## [INSTRUCTIONS FOR THE TASK]
The answer is the full listing below, copied exactly, with its pictures omitted.

## [TASK MATERIAL]
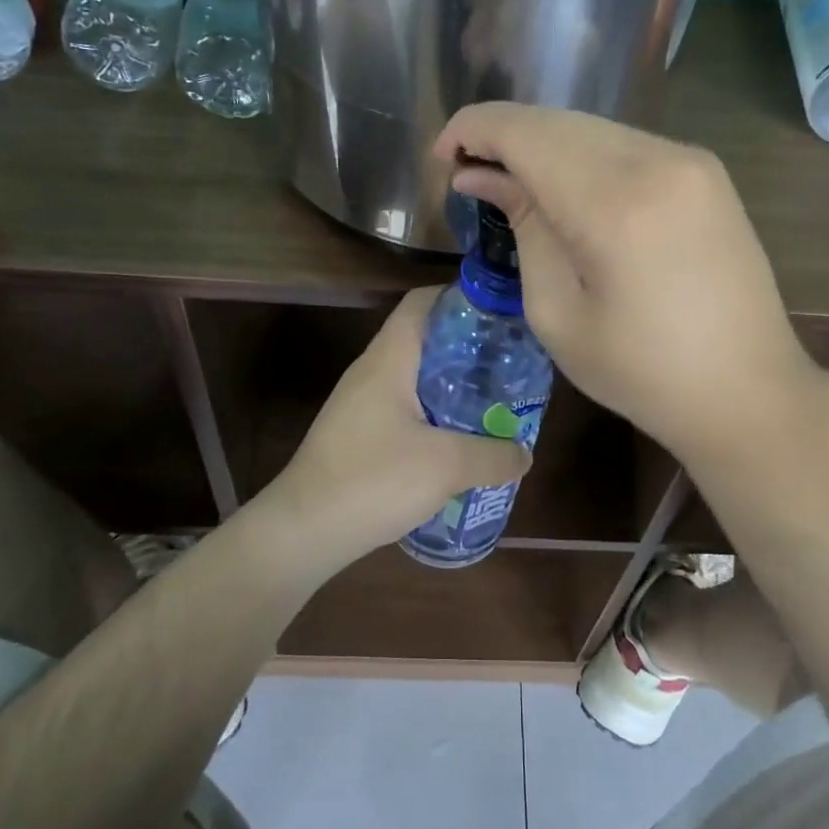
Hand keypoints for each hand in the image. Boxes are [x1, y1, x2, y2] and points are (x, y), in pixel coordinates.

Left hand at [264, 288, 532, 560]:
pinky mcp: (360, 436)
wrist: (303, 531)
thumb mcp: (446, 466)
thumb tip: (524, 454)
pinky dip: (438, 416)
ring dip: (454, 386)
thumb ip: (493, 455)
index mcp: (389, 360)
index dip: (461, 297)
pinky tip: (462, 443)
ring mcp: (362, 405)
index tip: (501, 313)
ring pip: (417, 379)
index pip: (422, 302)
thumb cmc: (372, 480)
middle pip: (425, 340)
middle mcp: (372, 373)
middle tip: (510, 365)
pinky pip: (407, 411)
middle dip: (469, 348)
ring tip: (495, 403)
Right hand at [436, 104, 821, 464]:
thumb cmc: (641, 372)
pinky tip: (566, 189)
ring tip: (512, 184)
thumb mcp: (557, 313)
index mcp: (614, 204)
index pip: (525, 132)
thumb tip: (482, 176)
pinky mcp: (706, 172)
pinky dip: (583, 155)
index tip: (442, 158)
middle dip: (503, 136)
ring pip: (592, 127)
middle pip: (557, 121)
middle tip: (469, 174)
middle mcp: (657, 161)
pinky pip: (625, 143)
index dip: (473, 130)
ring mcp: (690, 160)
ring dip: (543, 145)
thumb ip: (523, 228)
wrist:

## [WRITTEN REPLY]
Hand keypoints for each hand in the image. Boxes are [x1, y1, x2, y2] and points are (x, y), in pixel coordinates.

Left hand at [264, 288, 532, 560]:
pinky mcp: (360, 436)
wrist: (303, 531)
thumb mcp: (446, 466)
thumb tip: (524, 454)
pinky dip: (438, 416)
ring dip: (454, 386)
thumb ip: (493, 455)
index mcp: (389, 360)
index dip: (461, 297)
pinky tip: (462, 443)
ring mcp: (362, 405)
index tip: (501, 313)
ring pip: (417, 379)
index pip: (422, 302)
thumb cmc: (372, 480)
middle pip: (425, 340)
middle mcp: (372, 373)
middle tip: (510, 365)
pinky pip: (407, 411)
middle dip: (469, 348)
ring tip: (495, 403)
Right hand at [436, 104, 821, 464]:
thumb cmc: (641, 372)
pinky tip: (566, 189)
ring tip: (512, 184)
thumb mcp: (557, 313)
index mcp: (614, 204)
index pip: (525, 132)
thumb tip: (482, 176)
pinky mcp: (706, 172)
pinky dip: (583, 155)
index tip: (442, 158)
middle dip: (503, 136)
ring pip: (592, 127)
middle pip: (557, 121)
middle tip: (469, 174)
middle mcp: (657, 161)
pinky pip: (625, 143)
index dip: (473, 130)
ring mcp: (690, 160)
ring dip: (543, 145)
thumb ip: (523, 228)
wrist:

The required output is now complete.